◆ Your instructions ◆
Return verbatim every line starting at the one that contains "Оставить отзыв" and ending at the one that contains "وع محتوای مرتبط", both endpoints included. Omit the pictures from the output.

◆ Data ◆
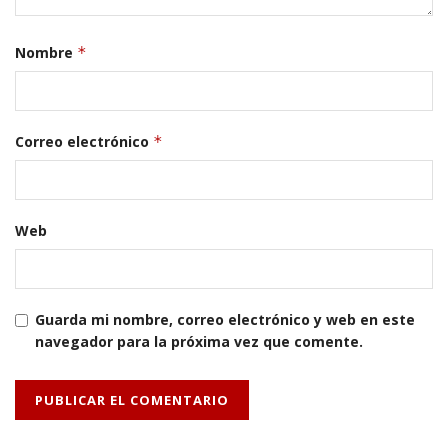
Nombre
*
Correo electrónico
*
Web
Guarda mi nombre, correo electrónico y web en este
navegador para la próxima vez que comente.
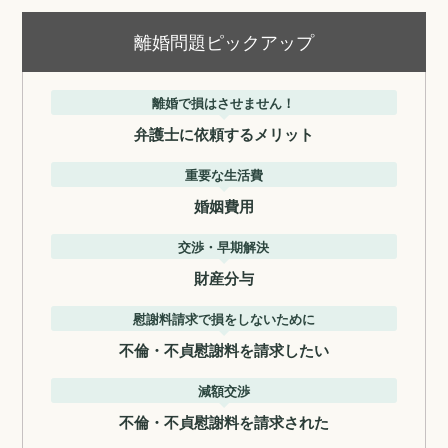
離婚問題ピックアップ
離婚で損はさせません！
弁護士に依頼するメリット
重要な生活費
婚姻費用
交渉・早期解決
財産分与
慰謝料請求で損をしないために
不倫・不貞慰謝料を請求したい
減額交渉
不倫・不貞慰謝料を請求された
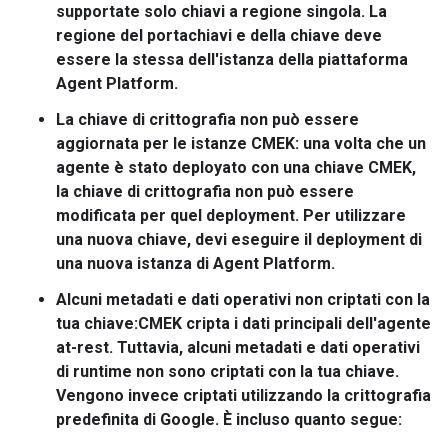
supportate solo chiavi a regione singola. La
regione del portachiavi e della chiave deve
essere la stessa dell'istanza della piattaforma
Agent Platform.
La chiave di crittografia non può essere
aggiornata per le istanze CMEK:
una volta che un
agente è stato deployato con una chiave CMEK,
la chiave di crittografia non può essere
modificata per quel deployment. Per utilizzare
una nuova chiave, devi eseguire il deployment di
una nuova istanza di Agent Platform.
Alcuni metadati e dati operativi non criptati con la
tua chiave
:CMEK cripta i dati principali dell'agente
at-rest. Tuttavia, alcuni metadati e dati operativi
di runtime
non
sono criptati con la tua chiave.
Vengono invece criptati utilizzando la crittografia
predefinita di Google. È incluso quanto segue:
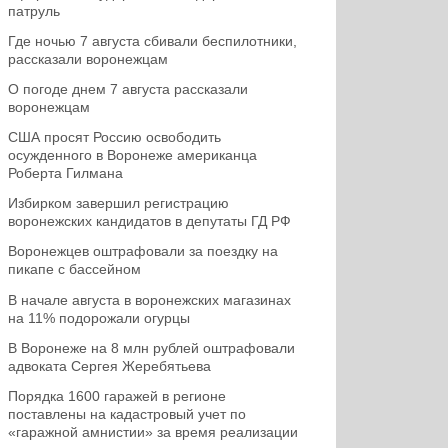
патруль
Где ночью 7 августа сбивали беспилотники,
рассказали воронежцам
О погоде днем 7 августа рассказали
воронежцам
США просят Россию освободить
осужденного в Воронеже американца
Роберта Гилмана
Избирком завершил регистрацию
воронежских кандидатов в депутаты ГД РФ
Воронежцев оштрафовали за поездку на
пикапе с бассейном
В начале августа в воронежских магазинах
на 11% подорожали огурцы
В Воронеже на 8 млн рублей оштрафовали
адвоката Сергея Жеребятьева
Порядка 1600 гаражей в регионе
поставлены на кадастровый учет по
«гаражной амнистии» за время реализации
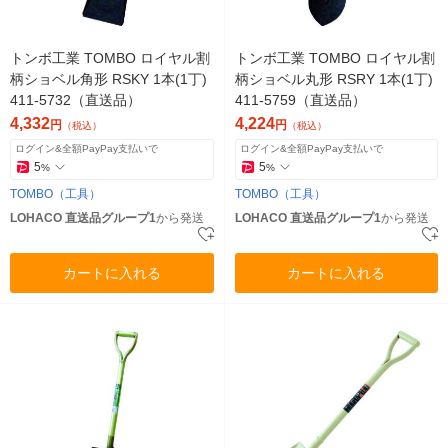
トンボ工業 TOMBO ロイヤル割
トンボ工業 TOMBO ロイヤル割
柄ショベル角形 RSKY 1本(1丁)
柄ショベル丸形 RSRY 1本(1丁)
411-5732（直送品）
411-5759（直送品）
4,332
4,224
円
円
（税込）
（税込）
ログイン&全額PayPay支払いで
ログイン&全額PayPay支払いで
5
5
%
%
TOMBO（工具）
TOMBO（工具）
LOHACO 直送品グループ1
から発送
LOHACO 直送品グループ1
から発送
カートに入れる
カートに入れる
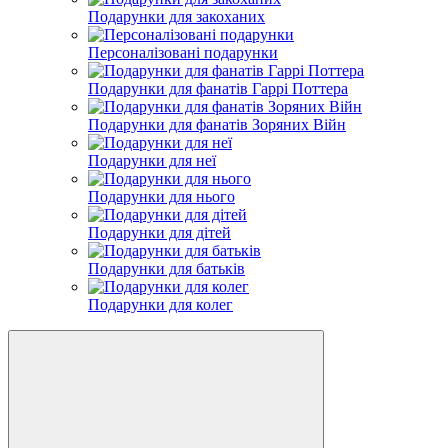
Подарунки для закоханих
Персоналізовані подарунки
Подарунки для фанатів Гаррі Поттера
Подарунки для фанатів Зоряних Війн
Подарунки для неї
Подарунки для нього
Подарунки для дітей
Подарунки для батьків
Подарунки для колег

...

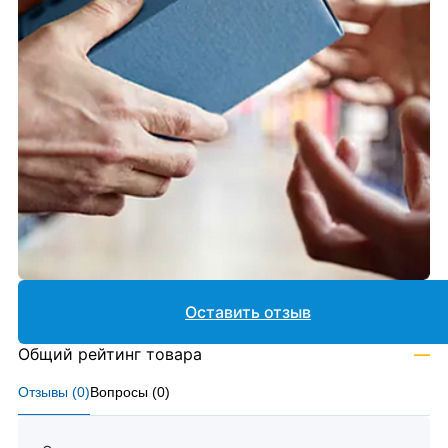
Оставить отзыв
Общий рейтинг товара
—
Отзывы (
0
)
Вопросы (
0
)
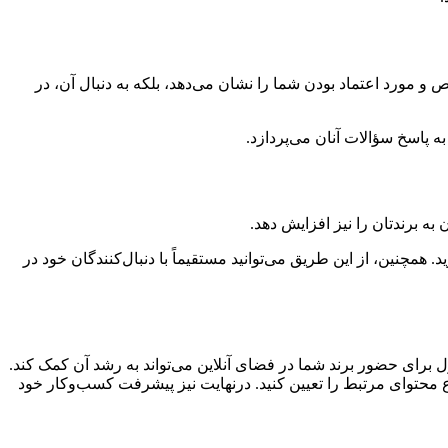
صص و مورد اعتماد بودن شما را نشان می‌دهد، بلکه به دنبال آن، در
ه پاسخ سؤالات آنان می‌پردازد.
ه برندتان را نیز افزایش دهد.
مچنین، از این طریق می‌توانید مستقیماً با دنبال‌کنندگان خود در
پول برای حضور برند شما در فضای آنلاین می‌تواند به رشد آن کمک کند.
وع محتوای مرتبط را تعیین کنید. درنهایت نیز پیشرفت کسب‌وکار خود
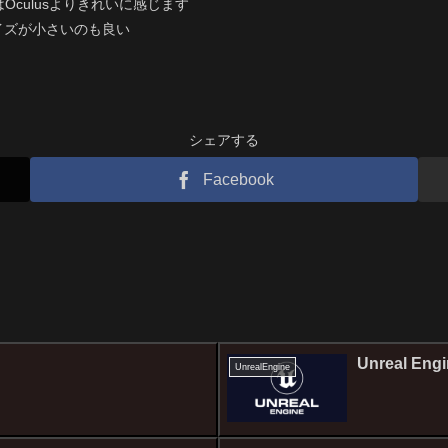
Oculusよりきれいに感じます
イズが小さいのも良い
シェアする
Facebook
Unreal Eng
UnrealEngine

...

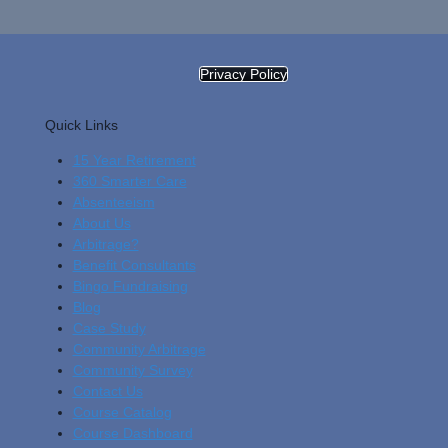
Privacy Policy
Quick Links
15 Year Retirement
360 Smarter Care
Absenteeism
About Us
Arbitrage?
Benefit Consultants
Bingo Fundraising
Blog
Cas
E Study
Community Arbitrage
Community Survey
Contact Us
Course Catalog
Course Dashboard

◆ Answer area ◆
Оставить отзыв
Общий рейтинг товара
—
Отзывы (
0
)
Вопросы (
0
)
صص و مورد اعتماد بودن شما را نشان می‌دهد، بلکه به دنبال آن، در
ه پاسخ سؤالات آنان می‌پردازد.
ه برندتان را نیز افزایش دهد.
مچنین، از این طریق می‌توانید مستقیماً با دنبال‌کنندگان خود در
پول برای حضور برند شما در فضای آنلاین می‌تواند به رشد آن کمک کند.
وع محتوای مرتبط را تعیین کنید. درنهایت نیز پیشرفت کسب‌وکار خود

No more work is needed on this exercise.